Key Points Weight bearing CT (WBCT) combined with coverage mapping (CM) and 3D distance mapping…
- Up to 20% of subtle Lisfranc injuries are missed on initial plain films.
- Weight Bearing CT (WBCT) can be very helpful in identifying Lisfranc injuries, because it provides a functional 3D view of the injured side compared to the uninjured side.
- A recent study found that on WBCT scans, theM2-C1 measurement was significantly increased on the injured side.
One of the most common foot & ankle sports injuries is a Lisfranc, though it is often underdiagnosed. The Lisfranc ligamentous complex (LLC) is made up of the TMT, intertarsal, and intermetatarsal joints. The Lisfranc ligament is the strongest, plantar-most ligament between the second metatarsal base and medial cuneiform. Left untreated, it can lead to chronic pain and instability.
Evaluating subtle injuries in the midfoot with the current standard of care, X-Ray, can be challenging because of the overlapping bones of the midfoot.
There are a handful of studies showing WBCT can detect LLC injuries of varying complexity. A study by Sripanich et al established a reproducible protocol for measuring the second metatarsal base to medial cuneiform distance (M2-C1).
Dr. Spencer Falcon et al. out of the University of Kansas Medical Center, Kansas City, KS, attempted to advance the research by defining baseline anatomical values on WBCT to aid in diagnosing subtle injuries. They reported an average M2-C1 measurement of 3.6mm in uninjured feet and 5.4mm in injured feet a 1.8mm difference. This was similar to previous studies, which found a 1.5mm difference under partial weight bearing conditions.
Materials and Methods
Researchers conducted a retrospective chart review of 56 patients (112 feet) who had undergone WBCT of the bilateral lower extremities and were indicated for either a clinically diagnosed Lisfranc injury or clinically diagnosed tibiofibular syndesmosis injury. Evaluation of the LLC included: distance from base of first metatarsal to base of second metatarsal (Base M1-M2), distance of the base of the second metatarsal to medial cuneiform (M2-C1), inter-cuneiform distance, the presence of first and second tarsometatarsal (TMT) joint incongruity in the axial view, and sagittal descent between the bases of the first and fifth metatarsal joint as a measure of curvature or collapse of the midfoot arch (most inferior point of first metatarsal base to most inferior point of fifth metatarsal base).
The research showed that in patients without Lisfranc injury the Base M1-M2 was 2.7 +/- 0.7mm, the M2-C1 was 3.7 +/- 0.7mm, the intercuneiform distance was 1.2 +/- 0.3,, and the sagittal descent was 12.2 +/- 5.4mm. Patients with injury to LLC had a larger M1-M2 base distance and M2-C1 interval compared to the uninjured side.
Males had significantly higher M2-C1, intercuneiform distance, and sagittal descent compared to female patients. Intercuneiform distance was found to significantly decrease as age increased, while sagittal descent significantly increased with increased age. No significant differences were found between left versus right side in any of the measurements.

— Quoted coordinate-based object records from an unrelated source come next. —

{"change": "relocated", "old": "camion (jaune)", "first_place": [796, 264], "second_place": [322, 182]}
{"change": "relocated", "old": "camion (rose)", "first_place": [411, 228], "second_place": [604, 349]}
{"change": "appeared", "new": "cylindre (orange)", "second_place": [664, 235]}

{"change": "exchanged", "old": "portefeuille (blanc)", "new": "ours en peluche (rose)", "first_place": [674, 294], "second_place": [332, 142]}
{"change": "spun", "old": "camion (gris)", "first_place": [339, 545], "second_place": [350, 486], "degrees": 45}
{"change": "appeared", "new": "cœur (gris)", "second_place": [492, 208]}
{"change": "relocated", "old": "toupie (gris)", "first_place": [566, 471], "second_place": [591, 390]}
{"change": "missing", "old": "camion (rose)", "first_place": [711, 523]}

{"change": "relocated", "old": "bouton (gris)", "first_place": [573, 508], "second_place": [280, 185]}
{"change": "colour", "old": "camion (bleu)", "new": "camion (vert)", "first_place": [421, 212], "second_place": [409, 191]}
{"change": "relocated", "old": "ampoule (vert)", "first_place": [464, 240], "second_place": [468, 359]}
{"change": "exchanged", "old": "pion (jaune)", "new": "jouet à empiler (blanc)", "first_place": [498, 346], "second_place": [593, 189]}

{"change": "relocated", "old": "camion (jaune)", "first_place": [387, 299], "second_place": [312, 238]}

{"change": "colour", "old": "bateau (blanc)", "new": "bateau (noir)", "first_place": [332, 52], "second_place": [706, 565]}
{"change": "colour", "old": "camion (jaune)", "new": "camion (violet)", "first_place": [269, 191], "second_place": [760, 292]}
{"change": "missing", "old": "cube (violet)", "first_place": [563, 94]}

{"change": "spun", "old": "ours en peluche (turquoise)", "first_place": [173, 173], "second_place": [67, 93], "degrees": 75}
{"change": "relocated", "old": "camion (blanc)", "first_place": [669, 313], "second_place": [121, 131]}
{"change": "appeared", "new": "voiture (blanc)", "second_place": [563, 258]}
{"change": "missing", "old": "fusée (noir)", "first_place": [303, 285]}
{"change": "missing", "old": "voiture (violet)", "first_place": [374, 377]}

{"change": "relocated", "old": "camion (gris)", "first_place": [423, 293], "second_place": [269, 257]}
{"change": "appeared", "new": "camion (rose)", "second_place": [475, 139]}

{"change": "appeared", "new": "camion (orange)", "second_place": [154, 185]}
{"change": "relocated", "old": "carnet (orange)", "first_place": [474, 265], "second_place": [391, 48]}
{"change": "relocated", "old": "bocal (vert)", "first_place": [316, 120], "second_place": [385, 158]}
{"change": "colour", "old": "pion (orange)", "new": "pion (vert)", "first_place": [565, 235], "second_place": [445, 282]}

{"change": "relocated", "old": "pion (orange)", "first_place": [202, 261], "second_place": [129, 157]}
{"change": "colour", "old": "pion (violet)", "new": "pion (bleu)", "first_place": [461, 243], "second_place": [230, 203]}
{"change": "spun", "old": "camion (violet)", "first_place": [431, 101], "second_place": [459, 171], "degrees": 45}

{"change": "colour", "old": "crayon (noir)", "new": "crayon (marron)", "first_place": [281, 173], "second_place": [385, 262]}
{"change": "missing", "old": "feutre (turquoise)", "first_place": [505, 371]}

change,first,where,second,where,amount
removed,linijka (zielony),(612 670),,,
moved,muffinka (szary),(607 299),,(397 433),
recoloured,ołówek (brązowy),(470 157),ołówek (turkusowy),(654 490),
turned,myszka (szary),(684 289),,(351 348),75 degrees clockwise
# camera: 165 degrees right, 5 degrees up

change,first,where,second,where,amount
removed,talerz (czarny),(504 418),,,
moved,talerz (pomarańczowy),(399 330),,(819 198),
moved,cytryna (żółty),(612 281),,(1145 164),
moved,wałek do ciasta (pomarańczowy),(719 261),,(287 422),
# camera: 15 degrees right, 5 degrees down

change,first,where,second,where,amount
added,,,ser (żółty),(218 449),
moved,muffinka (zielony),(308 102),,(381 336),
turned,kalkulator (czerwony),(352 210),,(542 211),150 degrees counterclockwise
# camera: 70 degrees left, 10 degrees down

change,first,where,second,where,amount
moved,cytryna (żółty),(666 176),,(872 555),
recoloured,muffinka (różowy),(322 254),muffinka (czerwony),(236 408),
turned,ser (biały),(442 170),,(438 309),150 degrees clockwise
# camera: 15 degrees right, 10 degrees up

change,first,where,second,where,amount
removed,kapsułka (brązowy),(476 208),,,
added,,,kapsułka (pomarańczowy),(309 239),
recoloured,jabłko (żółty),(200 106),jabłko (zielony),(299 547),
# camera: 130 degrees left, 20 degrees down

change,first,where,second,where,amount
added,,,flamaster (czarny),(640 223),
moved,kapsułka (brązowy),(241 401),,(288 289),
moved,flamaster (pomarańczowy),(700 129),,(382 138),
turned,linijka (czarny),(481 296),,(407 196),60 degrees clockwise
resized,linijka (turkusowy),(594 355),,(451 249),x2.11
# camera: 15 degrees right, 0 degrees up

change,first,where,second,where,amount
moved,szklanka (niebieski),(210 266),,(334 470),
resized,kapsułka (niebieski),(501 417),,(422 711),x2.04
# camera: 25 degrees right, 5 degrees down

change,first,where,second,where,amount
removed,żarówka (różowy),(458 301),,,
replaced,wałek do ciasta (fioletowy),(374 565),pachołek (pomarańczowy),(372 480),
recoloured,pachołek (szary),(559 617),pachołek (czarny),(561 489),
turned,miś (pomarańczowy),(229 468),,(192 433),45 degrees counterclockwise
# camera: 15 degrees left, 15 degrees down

Researchers concluded that WBCT has high utility in defining Lisfranc injury in identifying Lisfranc injuries particularly when comparing injured and uninjured sides. This is due to WBCT’s excellent diagnostic ability of the M2-C1 measurement.
Researchers stated that future studies or technique guides could aim to define exact starting and end points for Lisfranc parameter measurements to increase interobserver reliability and further ease of comparison between studies. By defining baseline anatomic measurements for Lisfranc complex parameters in the patient population, normal parameters for comparison when evaluating potential subtle injuries can be formed.